Friday, January 16, 2009

Homeward Bound

Homeward bound I am … and so, it seems, is everyone else in China. Because the Chinese academic semester is pegged to the Chinese New Year, my commitment to the Fulbright Program extended until mid-January. My classes finished a couple of weeks earlier than others, so I was able to spend some time in Beijing. But now, everyone is finished with exams and papers. And, with the Chinese New Year (January 26, this year) fast approaching, students across the country are heading home. Everyone, it seems, is on the move.

I chose to take the train for this next to last leg – that is from Beijing to Shanghai. When I realized that the Chinese government has extended travel holidays to ease the density of the vast flow of millions, I admit I was a little nervous. A week ahead, when I purchased my ticket, first class soft seats were already sold out. My ticket was for the second class, hard seat coach. As it turns out I was seated in car 15; the train made up with 16 cars!

Anticipating the hard wooden slatted seats of trains in Central America, I bought a pillow-cased size bag and filled it with soft clothing. Ten hours on a hard seat – I had visions of writing the next Paul Theroux travel novel! The train was thoroughly modern; the seats were as comfortable as any airplane seat; my home-made sit upon wasn’t necessary at all.

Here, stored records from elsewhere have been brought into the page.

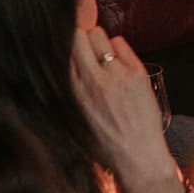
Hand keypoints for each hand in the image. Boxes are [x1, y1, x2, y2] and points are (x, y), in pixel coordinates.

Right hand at [71, 27, 174, 192]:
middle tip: (84, 50)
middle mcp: (92, 80)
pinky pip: (120, 42)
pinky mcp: (137, 72)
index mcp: (72, 93)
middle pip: (79, 35)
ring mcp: (116, 74)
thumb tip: (54, 68)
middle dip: (79, 38)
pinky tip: (117, 63)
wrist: (138, 157)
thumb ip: (63, 94)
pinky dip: (117, 48)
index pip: (61, 51)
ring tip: (101, 58)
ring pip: (99, 35)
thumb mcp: (72, 122)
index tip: (64, 44)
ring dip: (98, 42)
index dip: (62, 44)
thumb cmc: (104, 145)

The train left from Beijing’s new South Station, so we were out of the city in minutes. The train ride was pleasant; crowded at times; open seats for other segments of the journey. Only a handful of passengers stayed aboard to the end point at Shanghai. Many people of all ages were clearly eager to be home with family to celebrate the Spring Festival.

Enroute, we passed smaller cities, towns, villages and an occasional isolate house in the fields. The countryside was peaceful but, for sure, there were many places along the route that looked like they had been forgotten by China’s leaders. Three and four story buildings of weathered cement; two unfinished spanning bridges with vertical supports but no horizontal surfaces; a few too many trees planted along the tracks perhaps attempting to shield the still present rural poverty from the passengers passing on the latest bullet train.

It was also interesting to me to watch the people who got off at each stop. Men in pin stripped pants and ties exited at a small town. They carried gifts in bright red boxes A young couple, maybe even a brother and a sister, carried with them a cardboard box filled with dates, nuts and other treats more readily available in urban centers than in rural areas. As I watched urban people going home to small towns and villages, I was drawn again to reflecting on the astonishing strides that China has made in the past 3 decades. I also found myself hoping that efforts to extend this new prosperity out from the cities to rural areas will happen soon – for everyone’s benefit. I share the concerns of many who worry for the restiveness of the rural populace who have been left behind.

On Monday, January 19, I pack clothes, gifts, toothbrush and many memories into my bags for the last time and board American Airlines #288 for the flight home. Good-byes are not my expertise, even though I’ve had lots of practice this time. It will also be good to be home, to visit, to talk to you and hear your stories. In different ways, I’ve missed each of you. Until soon!